Picked to finish 12th out of 13 teams in the Colonial Athletic Association’s annual preseason poll of the conference’s head coaches and media relations directors, UAlbany head football coach Greg Gattuso laid out a somewhat bolder expectation for the 2022 season.
“We think we can win the conference,” Gattuso said Thursday during the CAA’s media day teleconference with reporters.
UAlbany, 2-9 a season ago, was picked ahead of only CAA newcomer Hampton in the league’s preseason poll, but Gattuso — who signed a two-year contract extension through 2024 following the 2021 season — doesn’t put much stock into such exercises.
“We vote on this,” Gattuso said. “I don’t know that I would use coaches to predict an order of finish. I don’t know that it works real well, because that’s not our thing. But, I’ve never believed in preseason voting or preseason All-American teams. I don’t like it. I just think it’s silly.”
Villanova topped the preseason poll with 270 points and 16 of the 26 first-palce votes. Delaware was second with 235 points, followed by Rhode Island, Richmond, William & Mary, Elon, Stony Brook, Maine, New Hampshire, Monmouth, Towson, UAlbany and Hampton.
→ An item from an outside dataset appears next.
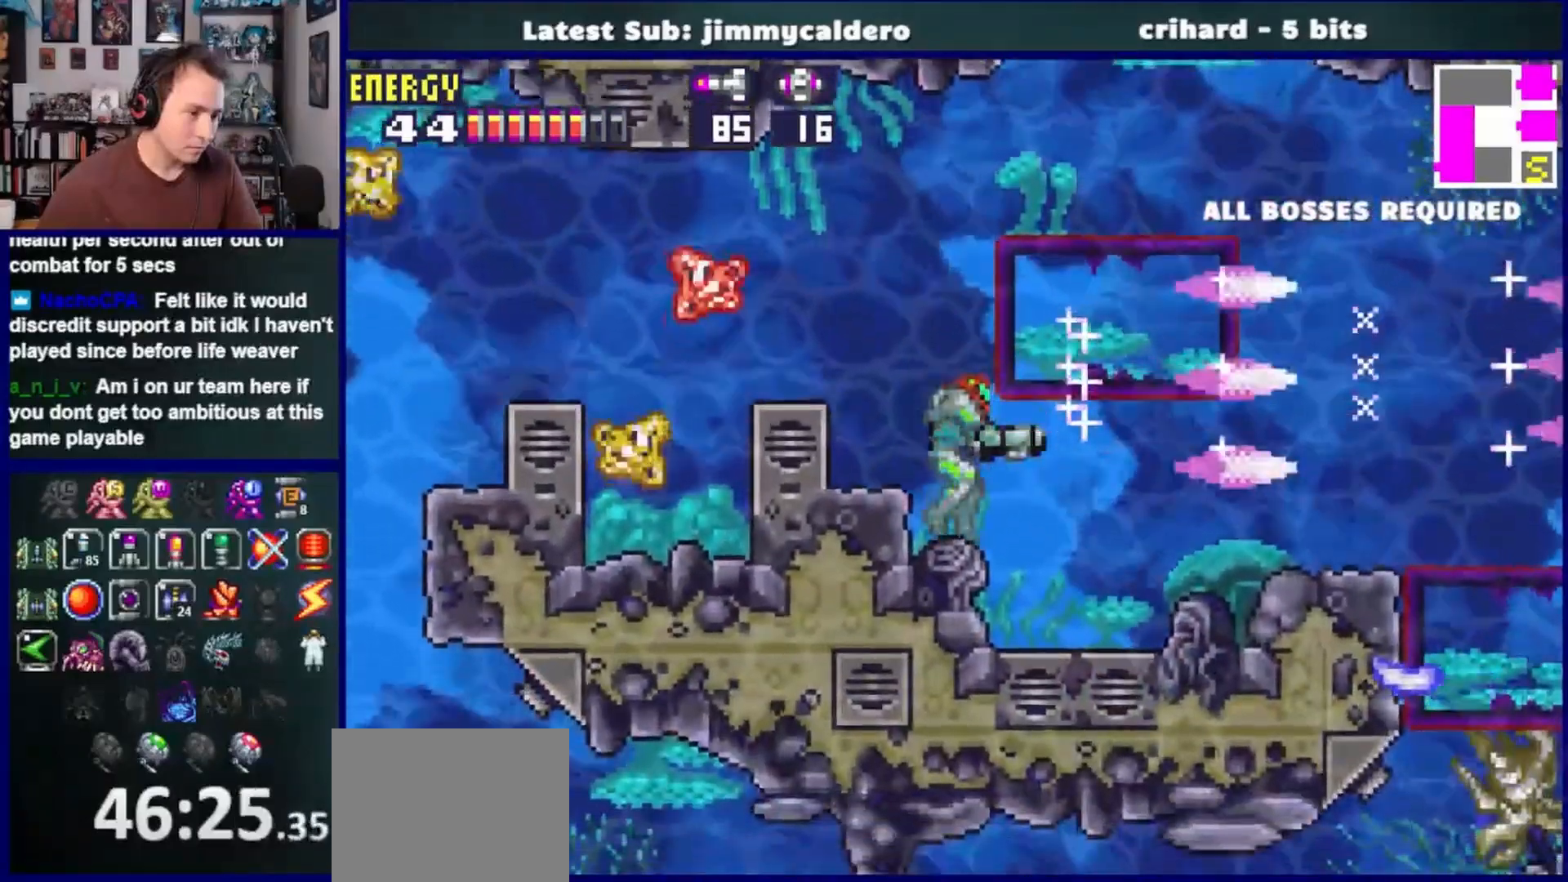
{"dt_ms": 500, "buttons": ["SQUARE", "DPAD_RIGHT"], "left_stick": "center", "right_stick": "center", "events": [[50, "SQUARE", "down"], [133, "SQUARE", "up"], [233, "SQUARE", "down"], [317, "SQUARE", "up"], [433, "SQUARE", "down"]]}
UAlbany finished 2021 at the bottom of the CAA with a 1-7 mark in league play, though that included five losses by seven or fewer points.
Correcting those smaller errors that compounded into the Great Danes’ collection of close losses has been a major focus of the team’s offseason program.
“The biggest thing is to keep harping on that the devil’s in the details, and doing the little things right,” senior tight end Thomas Greaney said. “We saw so much last year, it wasn’t necessarily the biggest plays, it was the little things in the game that ended up being the difference . . . the little things are what’s going to make us CAA champions.”
UAlbany’s hope for a rebound from back-to-back losing campaigns — the Great Danes were 1-3 during their shortened spring 2021 season — will come from a cast of characters that’s been heavily changed, both on the field and the sidelines.
Gone on the field are the likes of leading rusher Karl Mofor to graduation and star defensive end Jared Verse via transfer to Florida State. The coaching staff, too, has shuffled, with offensive coordinator Joe Davis and offensive line coach Jim Sweeney out, and former Delaware offensive coordinator Jared Ambrose brought in to run the UAlbany offense.
Gattuso and his staff were also busy in the NCAA’s transfer portal, with newcomers including running back Todd Sibley from Pittsburgh and kicker/punter Tyler Pastula — who, along with sophomore linebacker Jackson Ambush was picked to the CAA Preseason All-Conference Team — from Delaware.
“Even though we lost some good players, we believe we’ve added more good players,” Gattuso said.
And then, there’s the quarterback situation.
The highest-profile position on the field was often in flux for the Great Danes in 2021, with 2019 All-American Jeff Undercuffler often struggling and sharing playing time with backup Joey Carino — who got his first career start against William & Mary when Undercuffler traveled with the team but didn’t suit up. Undercuffler, who had back-to-back tough seasons after rewriting UAlbany’s single-season passing record book in leading the Great Danes to the 2019 NCAA FCS playoffs, transferred to Akron during the offseason.
During the spring, it was an open three-way competition between Carino, returning third-stringer Tyler Szalkowski and graduate student Matt Valecce — a transfer from Colorado State — for the QB1 role.
The competition’s gotten even wider since then, with another transfer — sophomore Reese Poffenbarger from Old Dominion — joining the fray. Gattuso said all four will have a shot at being atop the depth chart when the Great Danes open their season Sept. 3 in Waco, Texas against Baylor.
“I just met with them yesterday,” Gattuso said. “Every one of them can win the job. There’s nothing that ever helps your football team more than competition. It makes everybody shine, or somebody’s going to melt. I don’t know who it’s going to be.”
Whomever’s under center, Gattuso said the Great Danes are ready to figuratively “bury” the disappointment of 2021 and move on, no matter the expectations from the rest of the CAA.
After all, in 2019 the Great Danes were picked dead-last in the CAA’s preseason poll, and that team went on to produce the most successful campaign in program history, finishing second in the conference and giving UAlbany its first FCS playoff game win.
“At the end of the day,” Ambush said, “you can only speak so much. You’ve got to show it through action. The preseason’s the preseason.
“We’ve got a lot of games ahead of us.”